Bu basîret açıcı örnekte olduğu gibi, toplumların ne’liğinden ziyâde ne ile fermente edilmeye çalışıldığının ayırdına vardığımızda, inanıyorum, değişecek yazgımız.

“Bize hangi maya çalınmış? Kodlarımıza sirâyet eden nedir?” sorularına vereceğimiz cevap ile üzüm kadar helâl, şarap kadar yasaklı varlığımızla bir menkıbenin içinden geçiyor olacağız.

Mayasını taşıdığımız kimyanın mâziden şimdiki âna ve sonrasına sirâyet eden etkisidir toplum kimyamızı şekillendiren. Bir redoks denklemi gibi… Reaksiyona giren ile reaksiyon sonrası çıkan sonuç; yok olmayan fakat değişerek kimlik değiştiren elementlerin serüveninden pek farklı değil toplumların kültürel reaksiyonlar neticesinde bireylerin yani ki insanın ruhunda oluşan reaksiyon.

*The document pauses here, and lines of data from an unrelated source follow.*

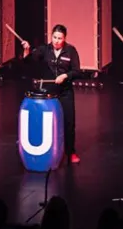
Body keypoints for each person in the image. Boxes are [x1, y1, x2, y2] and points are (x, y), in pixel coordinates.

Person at [21, 24, 83, 164]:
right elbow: (29, 61)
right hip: (50, 93)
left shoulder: (70, 51)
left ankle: (71, 152)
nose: (56, 40)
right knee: (51, 123)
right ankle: (53, 150)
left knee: (69, 122)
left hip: (65, 92)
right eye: (54, 37)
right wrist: (26, 50)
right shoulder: (45, 49)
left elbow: (77, 71)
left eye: (59, 38)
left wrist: (65, 76)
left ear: (64, 38)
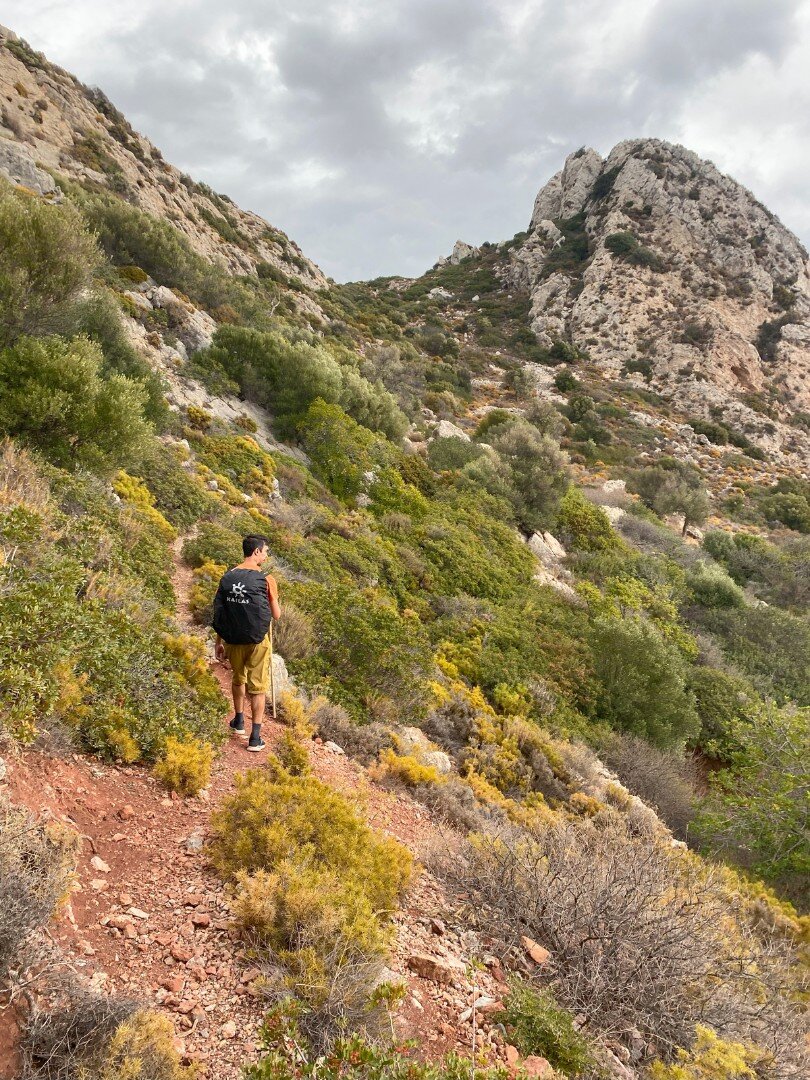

Tarihi böyle okuduğumuzda, bu cennet vatanı vatan yapan, bayrağını göklerde özgürce dalgalandıran milletimizin kaderini şekillendiren mayamızın farkına varabiliriz. Ne ile mayalanmış isek onun vasıfları ile donandığımızı unutmadığımızda dimdik durabiliriz.

Bizim menkıbemiz başka! Tarihimiz başka! İnsanlık adına ahkâm kesip yasa yaparak evrensel şartlar oluşturanların mâzisi ve mayası arasındaki farktan mülhem kavruluyor dünya. Zulüm kol geziyor, zalim kendini güçlü sanıyor…

İşte yakındır, Bizans’a diz çöktüren, Anadolu’yu bize vatan yapan Alp Arslan’ın ve Türk ordularının 1071 zaferinin sene-i devriyesi (26 Ağustos 1071).

Malazgirt Muharebesi’ndeki başarısı ile mayalanmış bu aziz millet, küçük birer dünya olan her insanın, dolayısıyla tüm insanlığın saâdetini sağlayacak kodlara haizdir. Etkindir, yetkindir ve mayalandığı zaferlerle yeni zaferlere erişecek kimliktedir.

Çünkü bizim mayamızda insanın iki dünya saâdetini formülize etmiş 15 asırlık İslâm’ın, 1071’de “hak ile bâtıl”ın cenginden muazzam bir zaferle çıkarak tarihin seyrini değiştirmiş Malazgirt Meydan Muharebesi’nin, tüm tebaasını aynı hak ve hukukla adâlet üzere 623 yıl idâre ederek hüküm sürmüş Osmanlı Saltanatı’nın nüveleri var.

Diyesim, her bir insanı diğerinden ayıran gen yapısı gibi, tarihten günümüze sirâyet eden irsî kodlarımız var. Ve işte bu irsî ve ırki kodların doğru okunması netîcesinde müreffeh bir gelecek tanzim ve tesis edilmesi ne de mümkün!

1071’de, Malazgirt ovasında, Bizans ordusundan ayrılarak Alp Arslan’ın ordusuna katılmış Türk soyundan gelen Uzlar, Peçenekler, Kıpçaklar ve de Acem diyarından Müslüman Kürt kardeşlerimizle bugün bu peygamberler diyarı olan ve adâletli zaferlerin yaşandığı bu topraklarda zafer kodlarımızla bir aidiyet geliştirdiğimizde, silahları gömmek yerine gencecik şehit bedenlerinin gömülmesine “Dur” dediğimizde değişecek dünya.

Böyle inandığımızda, bugünkü yazgımıza tesir eden zaferler uyanacak ruhumuzda. Asırlar ötesinden seslenen âyetler yeniden inecek hayatın tam kalbine, Peygamberimizin ahlâkı yeniden sirâyet edecek hepimize… 

Her birimiz “El-Emîn” olarak anıldığımızda tesis edilecek “güven”. Aldatmayacağımız gibi aldanmayacağız da. Anlayacağız mâzimizi anladığımız nispette; anlatacağız dünyaya varlığımızın gayesini…

Bu yıl, 26 Ağustos’ta bin yıllık zafer onuruyla uyanalım inşallah. Ve bin yıl sonra hayırla yâd edilenlerden olalım!